- [The data]:
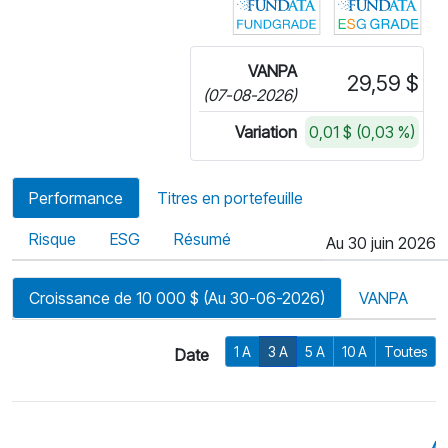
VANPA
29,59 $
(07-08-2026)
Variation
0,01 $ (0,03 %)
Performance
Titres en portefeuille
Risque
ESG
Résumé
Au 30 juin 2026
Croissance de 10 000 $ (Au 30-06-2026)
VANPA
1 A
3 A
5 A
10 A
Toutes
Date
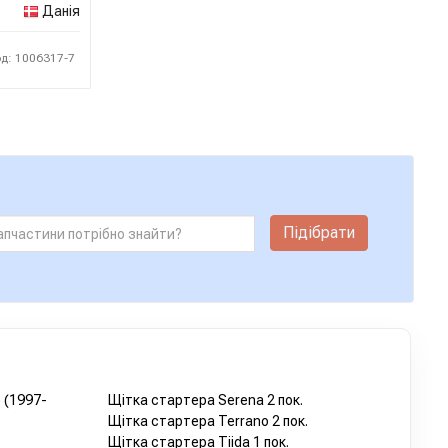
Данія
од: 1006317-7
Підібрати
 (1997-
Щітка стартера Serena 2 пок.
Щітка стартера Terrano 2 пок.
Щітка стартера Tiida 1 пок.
* * *
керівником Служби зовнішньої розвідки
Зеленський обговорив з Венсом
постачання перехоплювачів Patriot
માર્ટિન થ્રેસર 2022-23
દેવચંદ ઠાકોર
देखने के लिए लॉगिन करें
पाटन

- [Task goal]:
In the listing above, find the line with "Щітка стартера Terrano 2 пок." and the line with "Щітка стартера Tiida 1 пок."; set down exactly those two lines and every line between them, nothing more.

- [Response area]:
Щітка стартера Terrano 2 пок.
Щітка стартера Tiida 1 пок.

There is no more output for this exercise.